Every line of the entries with the word "Saint" in it should be shown.

(Page-level text extractions)
-- Opening Marker --
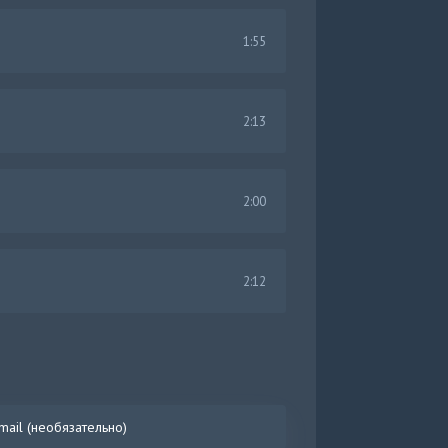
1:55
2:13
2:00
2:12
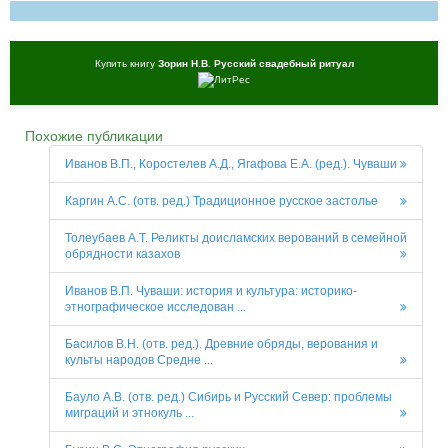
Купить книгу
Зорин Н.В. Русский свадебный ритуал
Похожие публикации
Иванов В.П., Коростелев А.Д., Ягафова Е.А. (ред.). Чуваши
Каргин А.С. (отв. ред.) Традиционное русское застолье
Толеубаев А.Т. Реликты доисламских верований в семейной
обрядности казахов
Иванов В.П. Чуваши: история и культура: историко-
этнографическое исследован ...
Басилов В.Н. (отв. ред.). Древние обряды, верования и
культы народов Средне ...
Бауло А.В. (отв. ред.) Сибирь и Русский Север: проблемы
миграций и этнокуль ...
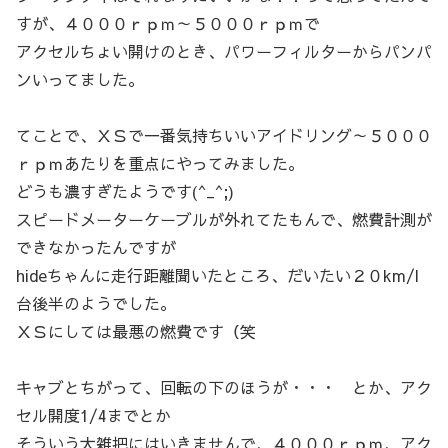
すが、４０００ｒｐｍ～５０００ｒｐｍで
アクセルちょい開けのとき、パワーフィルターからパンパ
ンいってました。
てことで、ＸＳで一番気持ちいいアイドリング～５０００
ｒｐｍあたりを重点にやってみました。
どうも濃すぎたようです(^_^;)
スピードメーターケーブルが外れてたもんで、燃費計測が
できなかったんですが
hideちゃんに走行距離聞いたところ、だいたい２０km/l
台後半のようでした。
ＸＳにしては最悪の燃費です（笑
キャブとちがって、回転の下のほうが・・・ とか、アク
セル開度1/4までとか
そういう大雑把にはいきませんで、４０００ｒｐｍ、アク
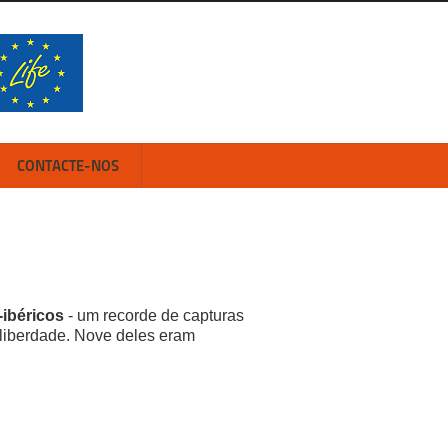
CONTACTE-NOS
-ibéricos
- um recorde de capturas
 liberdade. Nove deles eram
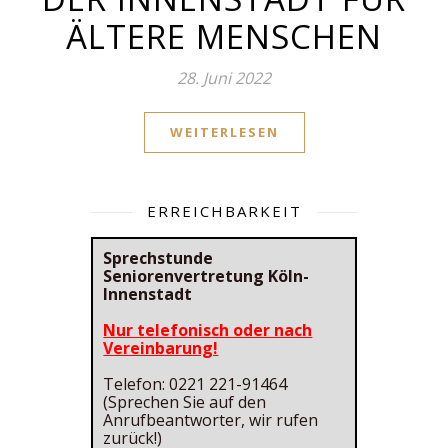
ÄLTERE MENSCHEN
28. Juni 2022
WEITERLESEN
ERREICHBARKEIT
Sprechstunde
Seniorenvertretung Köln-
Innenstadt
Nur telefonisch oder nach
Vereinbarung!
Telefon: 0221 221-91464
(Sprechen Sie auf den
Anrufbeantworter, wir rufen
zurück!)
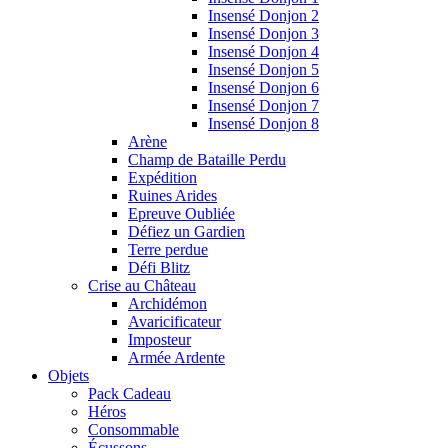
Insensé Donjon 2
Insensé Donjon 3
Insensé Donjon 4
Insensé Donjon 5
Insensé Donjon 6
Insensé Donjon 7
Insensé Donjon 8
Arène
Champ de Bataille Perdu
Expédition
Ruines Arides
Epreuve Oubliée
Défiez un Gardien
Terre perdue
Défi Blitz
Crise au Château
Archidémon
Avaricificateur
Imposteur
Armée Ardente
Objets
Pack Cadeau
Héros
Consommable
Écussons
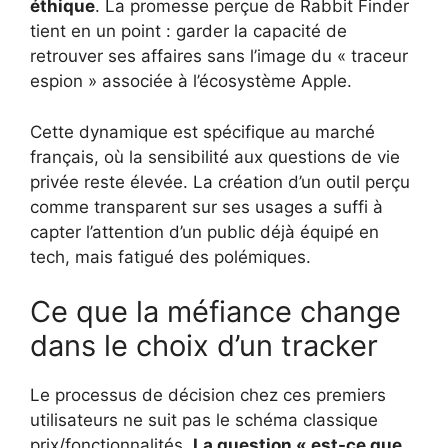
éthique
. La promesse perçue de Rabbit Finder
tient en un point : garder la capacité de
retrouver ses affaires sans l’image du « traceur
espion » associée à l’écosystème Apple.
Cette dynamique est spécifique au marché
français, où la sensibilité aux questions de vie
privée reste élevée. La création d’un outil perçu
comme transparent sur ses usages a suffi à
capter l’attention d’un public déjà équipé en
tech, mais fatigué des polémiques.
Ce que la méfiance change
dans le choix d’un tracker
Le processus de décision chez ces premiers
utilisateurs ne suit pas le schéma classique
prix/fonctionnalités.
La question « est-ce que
-- Closing Marker --
-- Opening Marker --
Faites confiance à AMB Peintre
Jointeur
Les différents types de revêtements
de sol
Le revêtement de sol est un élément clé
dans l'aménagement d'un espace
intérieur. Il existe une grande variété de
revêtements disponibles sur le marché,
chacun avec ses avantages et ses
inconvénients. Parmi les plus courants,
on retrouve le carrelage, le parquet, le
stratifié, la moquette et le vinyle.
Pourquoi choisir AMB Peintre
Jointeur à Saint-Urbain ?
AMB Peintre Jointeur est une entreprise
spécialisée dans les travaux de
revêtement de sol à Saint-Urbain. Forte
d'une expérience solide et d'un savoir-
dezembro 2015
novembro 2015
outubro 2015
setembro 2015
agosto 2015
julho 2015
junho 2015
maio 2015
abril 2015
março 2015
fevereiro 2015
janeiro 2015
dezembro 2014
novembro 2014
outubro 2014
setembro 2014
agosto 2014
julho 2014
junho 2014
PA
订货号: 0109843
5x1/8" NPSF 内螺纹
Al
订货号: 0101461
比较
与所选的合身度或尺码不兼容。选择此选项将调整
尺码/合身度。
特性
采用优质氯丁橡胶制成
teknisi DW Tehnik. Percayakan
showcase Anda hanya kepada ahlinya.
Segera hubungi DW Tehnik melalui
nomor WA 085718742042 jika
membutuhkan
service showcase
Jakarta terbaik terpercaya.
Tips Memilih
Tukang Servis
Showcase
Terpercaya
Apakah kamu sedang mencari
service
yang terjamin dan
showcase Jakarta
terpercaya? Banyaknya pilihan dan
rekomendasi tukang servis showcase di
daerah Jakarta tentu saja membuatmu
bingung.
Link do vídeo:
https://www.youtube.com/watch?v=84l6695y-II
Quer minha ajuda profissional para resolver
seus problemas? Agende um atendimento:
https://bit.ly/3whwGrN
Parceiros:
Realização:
-- Closing Marker --
Exercise output
Jointeur à Saint-Urbain ?
revêtement de sol à Saint-Urbain. Forte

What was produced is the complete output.